Folgende technischen Fakten gelten mittlerweile als gewiss:

Dass andere nicht ganz so freigiebig sind, beweist Gizmodo-Konkurrent Engadget. Der hatte die Fotos des Fund-Handys lange vor Gizmodo auf der Seite, auch ohne das Gerät gekauft zu haben. Gizmodo aber kann nun etliche Infos nachliefern, die man anhand des Prototypen und der Schilderungen des Finders zusammengetragen hat. So also ist der Prototyp:

* Es gibt eine Kamera auf der Vorderseite, etwa für Videochats
* Es gibt eine größere Linse und einen Blitz
* Der Prototyü bringt drei Gramm mehr auf die Waage als das iPhone 3GS
* Der Akku ist 16 Prozent größer
* Ein zusätzliches Mikro, vermutlich um Nebengeräusche filtern zu können
* Das Display ist etwas kleiner, hat aber eine höhere Auflösung (960×640 Pixel)
* Stolze 80 GB RAM

Das sind mehr Infos, als man sonst über ein Nachfolgemodell erfährt.

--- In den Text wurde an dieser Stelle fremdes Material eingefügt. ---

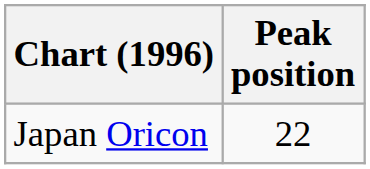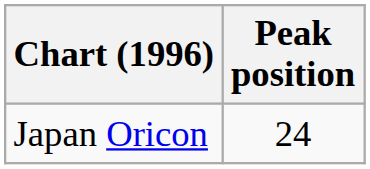Japan Oricon | Peak position: 22 -> 24
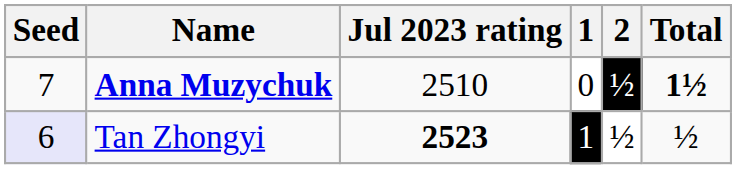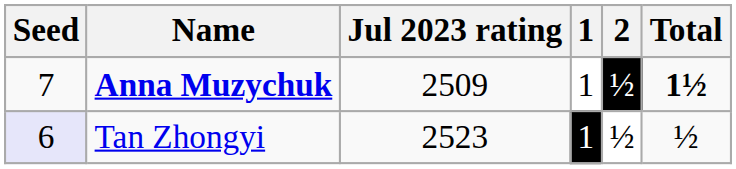Anna Muzychuk | Jul 2023 rating: 2510 -> 2509
Anna Muzychuk | 1: 0 -> 1
Tan Zhongyi | Jul 2023 rating: bold -> normal
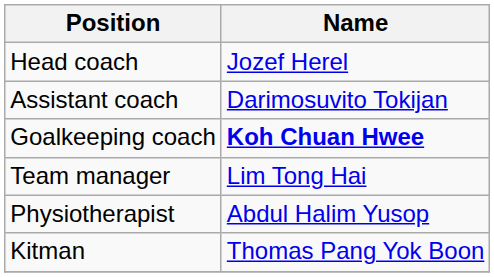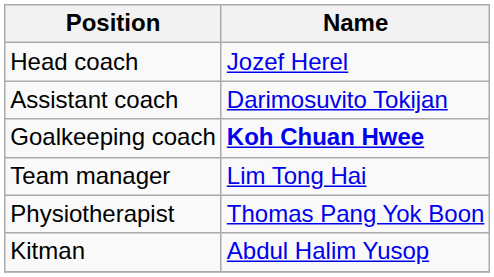Physiotherapist | Name: Abdul Halim Yusop -> Thomas Pang Yok Boon
Kitman | Name: Thomas Pang Yok Boon -> Abdul Halim Yusop
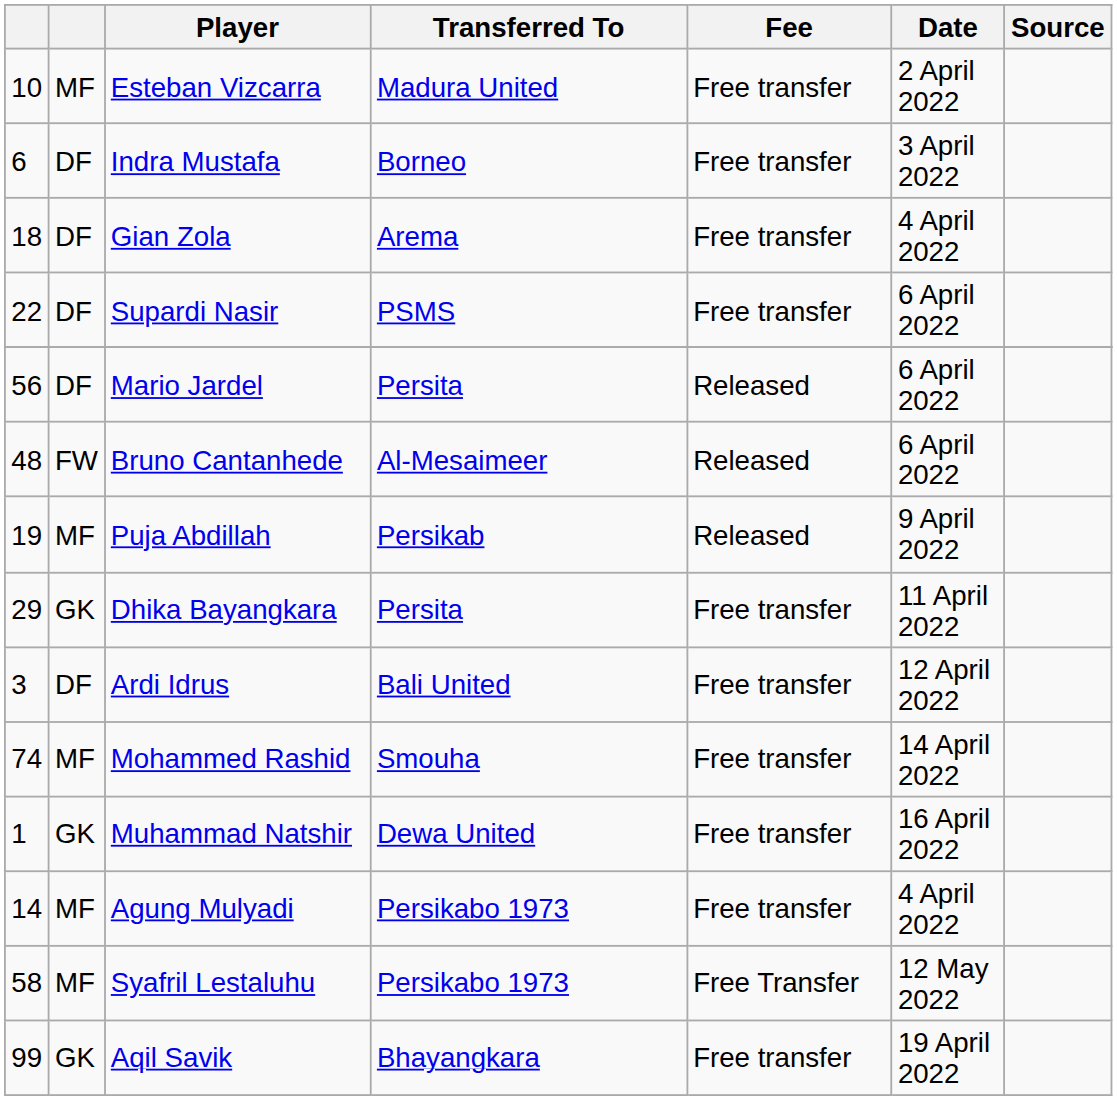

Nun wird eifrig diskutiert, was das alles zu bedeuten hat – ob Apple diese Indiskretion nun gezielt lanciert hat, etwa um von dem eigentlichen Prototypen abzulenken. Oder ob wirklich alles ein dummer Zufall war und das nächste iPhone wirklich so aussehen könnte…

Ich denke: Apple ist viel zu schlau und viel zu streng, als dass so etwas einfach so passieren könnte. Ich kann mir nicht vorstellen, dass ein Apple-Ingenieur mit einem Prototypen des nächsten iPhones das Firmengelände verlassen kann, ohne dass Alarmglocken läuten und Sicherheitsleute den lebensmüden Mitarbeiter auf der Stelle in Fesseln legen. Nein, das kann ich mir wirklich nicht vorstellen.

Deshalb gehe ich von einer gezielten Indiskretion aus. Ob, um von den tatsächlichen technischen Daten abzulenken – oder einfach nur um Werbung zu machen, weiß ich nicht. Ich denke aber, dass das nächste iPhone noch andere Überraschungen zu bieten haben wird als das, was Gizmodo da jetzt veröffentlicht hat. Optisch wird das iPhone 4 auf jeden Fall anders aussehen. Ich gehe auch fest davon aus, dass das nächste iPhone etwas für alle Fans von sozialen Netzwerken zu bieten hat. Das Feld will Steve Jobs unter Garantie nicht Microsoft überlassen, die vor einigen Tagen das „Social Phone“ angekündigt haben.